(Chart comprehension data)
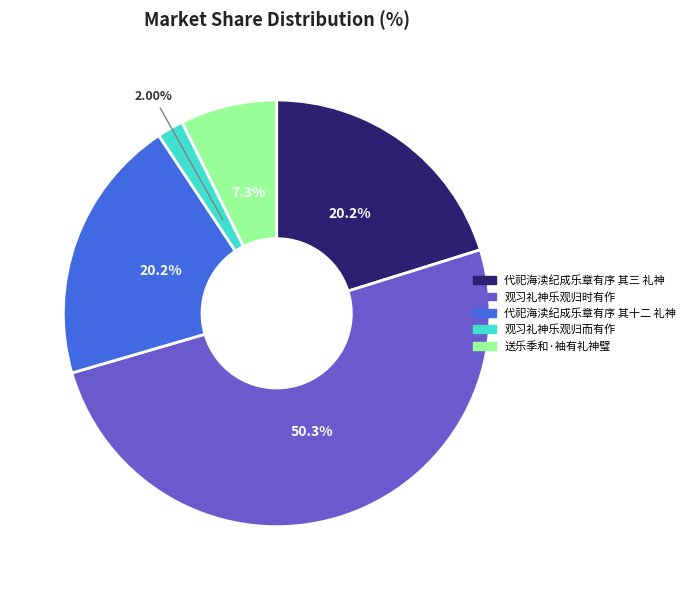

Which category has the smallest portion of the pie?

观习礼神乐观归而有作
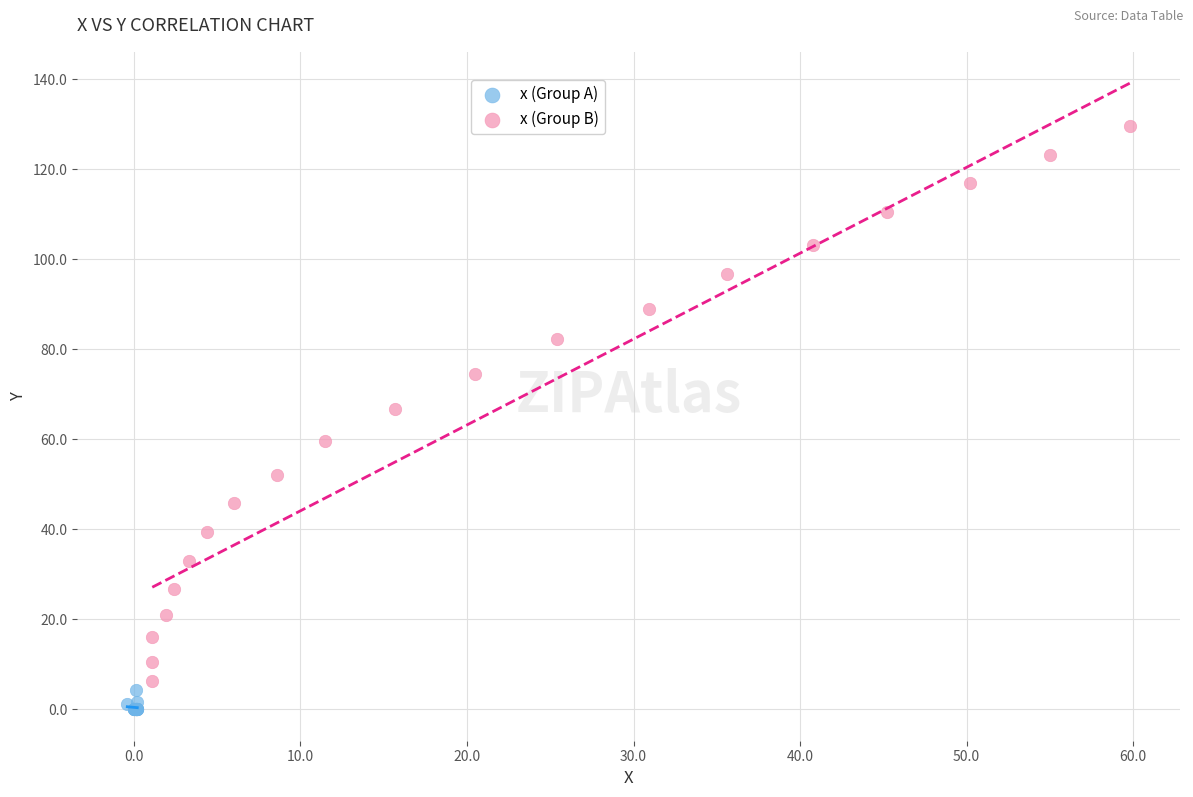

Which series contains the highest Y value?

x (Group B)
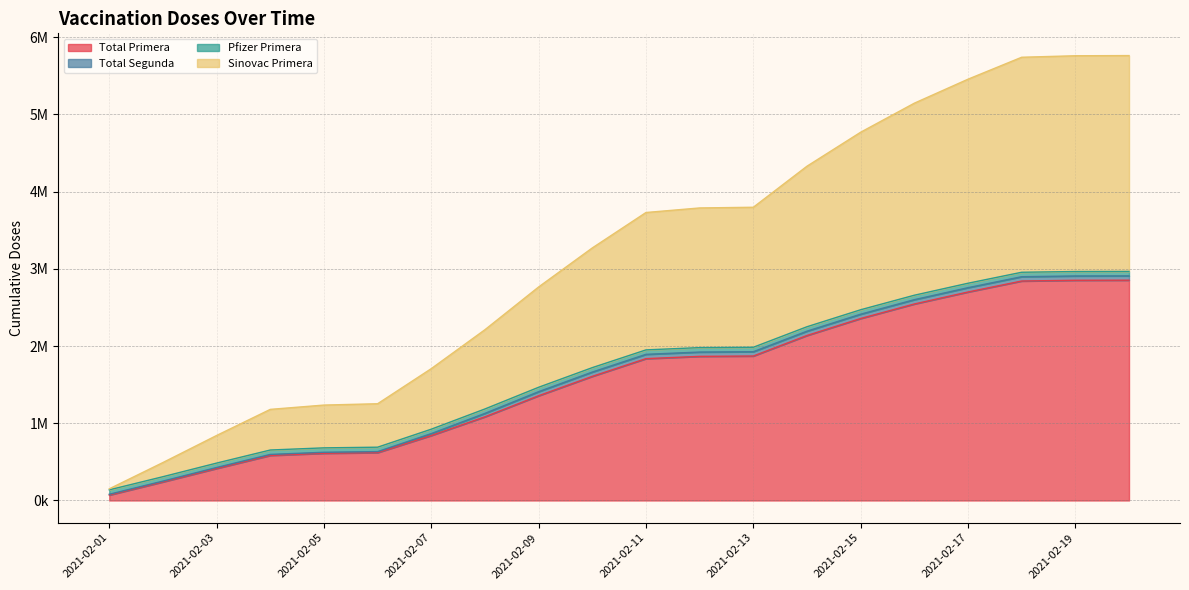

What is the difference between the highest and lowest values at 2021-02-06?

632963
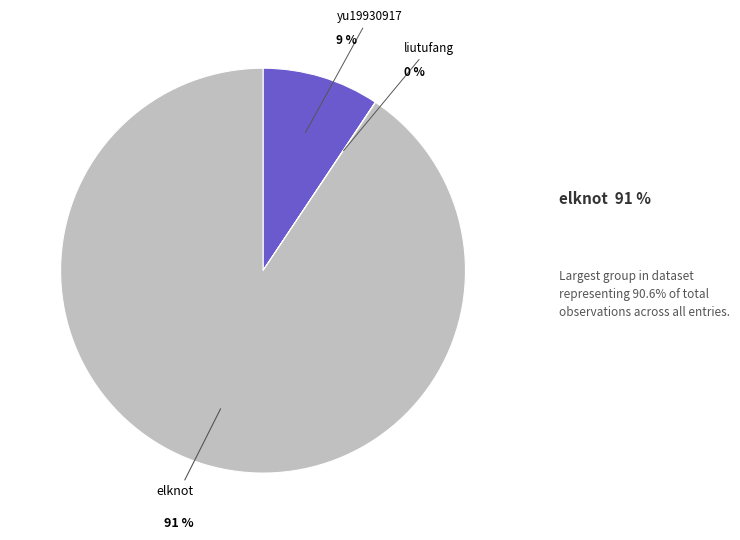

Is there any slice that represents more than half of the pie?

Yes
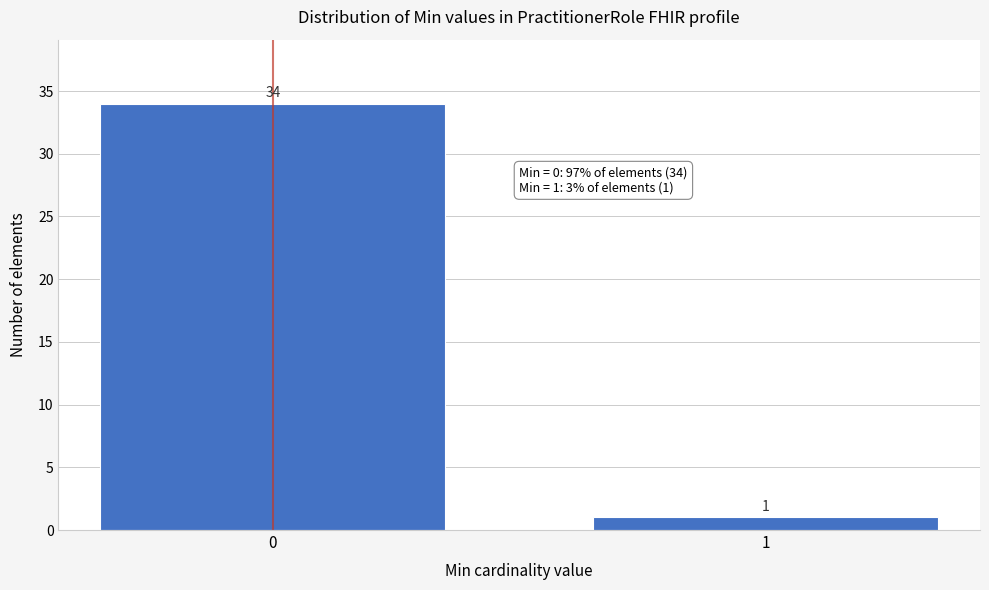

Reading right to left, extract all data points from this chart.

1=1	0=34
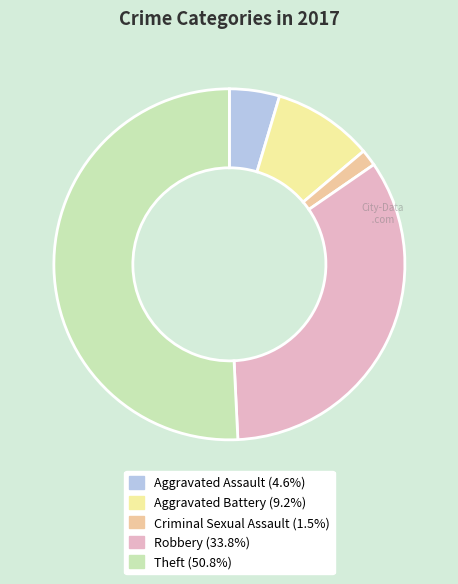

Do Aggravated Battery and Aggravated Assault together represent more than half of the pie?

No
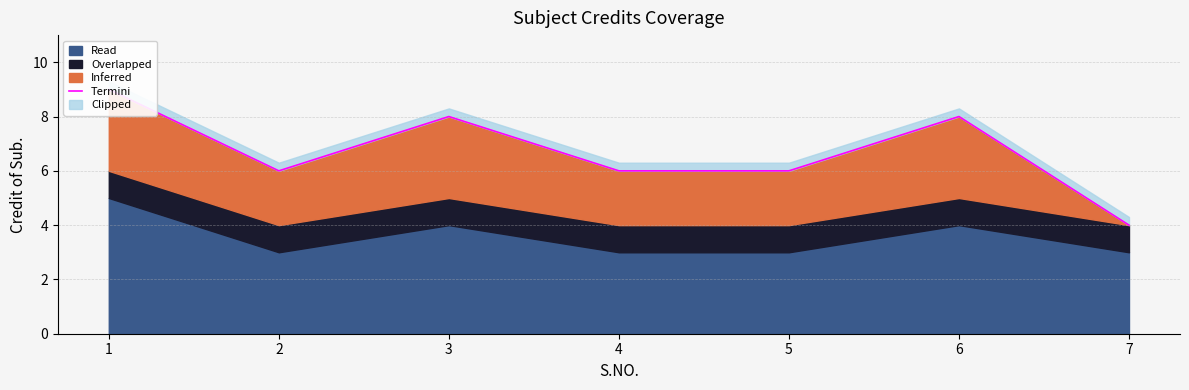

What is the maximum value shown in the chart?

9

What you should do: Copy out every item above, line for line and without changes, leaving out the pictures.

Exercise response:
Which category has the smallest portion of the pie?

观习礼神乐观归而有作

Which series contains the highest Y value?

x (Group B)

What is the difference between the highest and lowest values at 2021-02-06?

632963

Is there any slice that represents more than half of the pie?

Yes

Reading right to left, extract all data points from this chart.

1=1	0=34

Do Aggravated Battery and Aggravated Assault together represent more than half of the pie?

No

What is the maximum value shown in the chart?

9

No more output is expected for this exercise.